Presentation information

Organized Session

Organized Session » OS-3

[3J4-OS-3b] AutoML(自動機械学習)(2/2)

Thu. Jun 16, 2022 3:30 PM - 5:10 PM Room J (Room J)

オーガナイザ:大西 正輝(産業技術総合研究所)[現地]、日野 英逸(統計数理研究所/理化学研究所)

4:10 PM - 4:30 PM

[3J4-OS-3b-03] Model Reduction Effect of NAS during Finetuning of ViT

〇Xinyu Zhang1, Sora Takashima1, Rio Yokota1 (1. Tokyo Institute of Technology)

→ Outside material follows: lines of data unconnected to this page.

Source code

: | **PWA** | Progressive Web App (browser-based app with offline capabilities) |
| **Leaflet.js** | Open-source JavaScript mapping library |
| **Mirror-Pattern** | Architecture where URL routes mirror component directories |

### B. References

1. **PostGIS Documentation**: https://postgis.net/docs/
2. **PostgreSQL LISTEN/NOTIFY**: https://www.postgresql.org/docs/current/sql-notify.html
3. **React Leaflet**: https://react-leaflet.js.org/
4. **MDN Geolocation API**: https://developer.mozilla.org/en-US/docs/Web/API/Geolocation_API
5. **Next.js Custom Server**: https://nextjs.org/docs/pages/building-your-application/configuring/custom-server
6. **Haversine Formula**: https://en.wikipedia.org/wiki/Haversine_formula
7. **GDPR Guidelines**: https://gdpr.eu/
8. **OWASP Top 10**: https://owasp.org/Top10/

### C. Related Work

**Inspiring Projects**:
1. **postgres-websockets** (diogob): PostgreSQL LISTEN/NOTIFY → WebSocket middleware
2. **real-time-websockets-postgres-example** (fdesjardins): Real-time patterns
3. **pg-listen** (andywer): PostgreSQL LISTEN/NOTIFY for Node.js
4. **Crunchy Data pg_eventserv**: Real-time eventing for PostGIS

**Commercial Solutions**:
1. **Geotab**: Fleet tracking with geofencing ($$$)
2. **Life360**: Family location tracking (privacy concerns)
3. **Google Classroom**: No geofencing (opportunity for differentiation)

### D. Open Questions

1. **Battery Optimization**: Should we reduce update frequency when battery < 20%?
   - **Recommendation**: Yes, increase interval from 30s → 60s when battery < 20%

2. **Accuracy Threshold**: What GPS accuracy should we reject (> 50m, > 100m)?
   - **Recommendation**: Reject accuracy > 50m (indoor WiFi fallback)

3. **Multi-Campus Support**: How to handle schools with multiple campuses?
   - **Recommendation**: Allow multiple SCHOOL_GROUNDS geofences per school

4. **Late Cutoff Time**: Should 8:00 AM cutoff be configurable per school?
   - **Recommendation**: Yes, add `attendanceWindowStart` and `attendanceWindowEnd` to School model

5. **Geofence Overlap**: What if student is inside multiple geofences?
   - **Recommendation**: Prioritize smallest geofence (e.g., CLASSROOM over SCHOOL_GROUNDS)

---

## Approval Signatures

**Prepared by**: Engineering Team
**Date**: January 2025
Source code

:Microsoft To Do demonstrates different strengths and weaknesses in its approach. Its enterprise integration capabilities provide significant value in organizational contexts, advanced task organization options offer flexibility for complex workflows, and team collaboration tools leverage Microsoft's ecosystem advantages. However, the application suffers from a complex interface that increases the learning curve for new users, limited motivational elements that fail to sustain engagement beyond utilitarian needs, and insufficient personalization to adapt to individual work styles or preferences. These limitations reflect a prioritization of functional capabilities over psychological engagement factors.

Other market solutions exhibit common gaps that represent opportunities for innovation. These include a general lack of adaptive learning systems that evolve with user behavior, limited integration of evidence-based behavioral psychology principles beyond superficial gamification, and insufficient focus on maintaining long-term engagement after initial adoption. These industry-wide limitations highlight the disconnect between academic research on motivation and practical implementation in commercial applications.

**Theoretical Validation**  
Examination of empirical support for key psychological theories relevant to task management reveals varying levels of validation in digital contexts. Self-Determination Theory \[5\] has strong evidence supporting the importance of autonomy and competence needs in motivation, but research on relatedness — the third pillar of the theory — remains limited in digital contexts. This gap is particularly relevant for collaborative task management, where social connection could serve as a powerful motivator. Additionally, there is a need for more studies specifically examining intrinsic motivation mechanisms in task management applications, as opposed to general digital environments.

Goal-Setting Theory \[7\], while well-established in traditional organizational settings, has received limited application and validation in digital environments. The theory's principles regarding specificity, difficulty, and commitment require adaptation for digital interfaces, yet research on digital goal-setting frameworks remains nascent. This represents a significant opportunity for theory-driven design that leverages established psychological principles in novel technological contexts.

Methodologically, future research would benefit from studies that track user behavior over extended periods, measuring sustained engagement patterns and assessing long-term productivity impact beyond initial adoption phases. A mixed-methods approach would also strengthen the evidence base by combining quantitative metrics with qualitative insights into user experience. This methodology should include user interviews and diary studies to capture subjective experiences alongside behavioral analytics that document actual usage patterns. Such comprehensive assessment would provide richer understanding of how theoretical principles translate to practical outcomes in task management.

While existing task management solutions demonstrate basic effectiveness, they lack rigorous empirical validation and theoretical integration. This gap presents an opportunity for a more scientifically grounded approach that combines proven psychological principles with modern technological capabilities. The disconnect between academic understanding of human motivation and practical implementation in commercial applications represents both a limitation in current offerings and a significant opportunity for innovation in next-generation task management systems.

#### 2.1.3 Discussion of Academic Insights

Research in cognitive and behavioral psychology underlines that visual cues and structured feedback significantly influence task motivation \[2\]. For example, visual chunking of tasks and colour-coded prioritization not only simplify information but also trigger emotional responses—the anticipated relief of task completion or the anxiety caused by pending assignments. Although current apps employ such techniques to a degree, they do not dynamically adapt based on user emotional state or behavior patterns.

Keywords:Vision Transformer, Finetuning, Neural Architecture Search

In image recognition, Vision Transformers (ViT) have achieved the State-of-the-Art in image classification on ImageNet. However, the models are becoming so large that they cannot even fit on a single GPU, which limits their usefulness during the inference. In order to reduce the size of such large vision transformer models, we utilize the AutoFormer proposed by Chen et al. In the original work on AutoFormer, the supernet is trained from scratch. In this work, we proposed a method that trains the supernet of AutoFormer from a pre-trained vision transformer, which is followed by an architecture search during fine-tuning. We find that for the same number of parameters, the classification accuracy is superior to the models trained from scratch.